#### Texte fourni

──────

Quel profit tirons-nous de la polémique?
La réussite morale et sociale est en relation directe avec des principes que nous devons connaître et auxquels nous devons nous conformer.
Les rapports de l’homme avec ses semblables, et la connaissance de ses limites et devoirs déterminent sa destinée, heureuse ou malheureuse.
L’attirance pour la vie en communauté et l’entre tien de rapports avec les autres sont innés en l’homme qui redoute la solitude et l’exil. Mais une coexistence saine et pacifique, avec les autres et avec sa propre conscience demeure impossible sans la paix intérieure, la réconciliation avec soi-même.
La coopération, l’entente et la paix servent de pilier à l’activité sociale, et le respect des droits et des sentiments d’autrui constitue la règle élémentaire du savoir vivre, et consolide les relations.
Ceux qui l’enfreignent, perdent naturellement de vue l’équilibre et la modération dans leurs rapports avec les hommes, et voient s’effriter autour d'eux les amitiés qu’ils ont liées avec délicatesse.
La controverse est condamnable, parce qu’elle blesse toujours gravement l’amour propre d’une des parties, et crée les dissensions. Le querelleur, porté à la contradiction, peut ignorer les causes de sa conduite mais, il doit néanmoins savoir que son amour de soi de mesuré est le facteur principal à l’origine de son caractère.
Pour assouvir son orgueil, l’obstiné trouve à redire, à critiquer à chaque fois que quelqu’un expose son opinion sur un sujet donné et croit prouver ainsi la supériorité de son opinion à lui-même en offensant son interlocuteur.
Des fois, pour dissimuler son obstination, il feint de ne pas comprendre et demande des éclaircissements, des explications à son vis à vis.
Il perd ainsi la sincérité dans ses jugements, et fera montre d’impudence et d’effronterie à l’égard des droits d’autrui.
Il va sans dire que la personne victime de ce mépris ne manquera pas de réagir pour défendre son honneur.
Elle saisira la première occasion qui se présentera pour réparer l’outrage. Un tel esprit pourrait corroder l’unité et la culture d’un peuple, et lui occasionner des dommages qu’il n’est pas facile de réparer.
Un savant a dit:
«La raison est une lumière qui éclaire la voie parmi les ténèbres de l’ignorance, et écarte les obstacles. Nous sommes toujours fier de connaître les causes des choses et d’en saisir les liens et relations à l’aide de notre intelligence. Mais malheur à nous si nous voulons découvrir une vérité par la dispute, le débat. La controverse n’apporte rien d’autre à l’esprit que l’agitation. Son seul résultat est que l’ignorance des deux querelleurs apparaît au grand jour. Elle ne pourra jamais changer les opinions et les croyances, ni encore moins faire triompher les unes sur les autres.»
L’opinion des leaders de l’Islam
L’Islam prend en compte, l’ensemble des aspects de la vie sociale, et envisage tous les facteurs de la cohésion et de l’affection. Il interdit et condamne sévèrement tout ce qui pourrait porter préjudice à l’unité et aux fondements de la puissance des musulmans.

──────

#### Extraits du listing
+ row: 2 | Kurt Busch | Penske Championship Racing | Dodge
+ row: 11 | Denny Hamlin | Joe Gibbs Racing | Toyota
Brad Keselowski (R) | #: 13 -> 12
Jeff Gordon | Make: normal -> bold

──────

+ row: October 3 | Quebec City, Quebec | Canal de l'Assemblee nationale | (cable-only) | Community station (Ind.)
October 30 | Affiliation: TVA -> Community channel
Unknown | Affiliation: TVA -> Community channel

──────

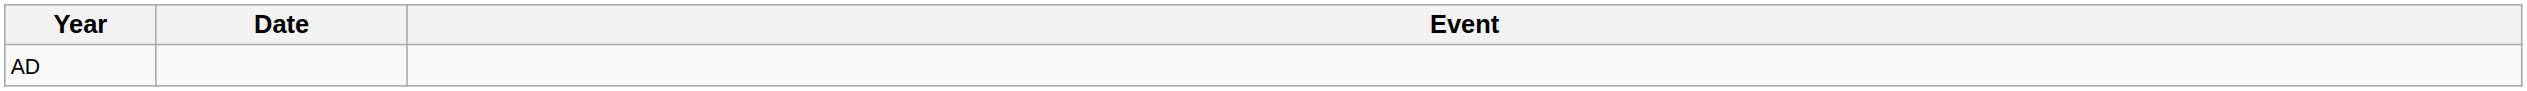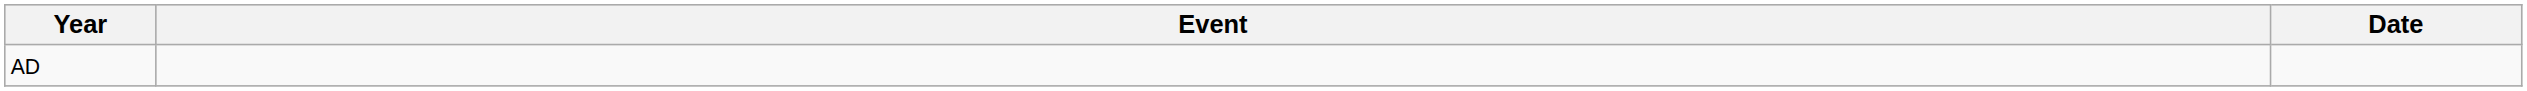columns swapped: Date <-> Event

──────

#### Votre objectif
D'après le texte sur la polémique, pourquoi la controverse est-elle condamnable ?

#### Résultat
Parce qu'elle blesse toujours gravement l'amour-propre d'une des parties et crée les dissensions.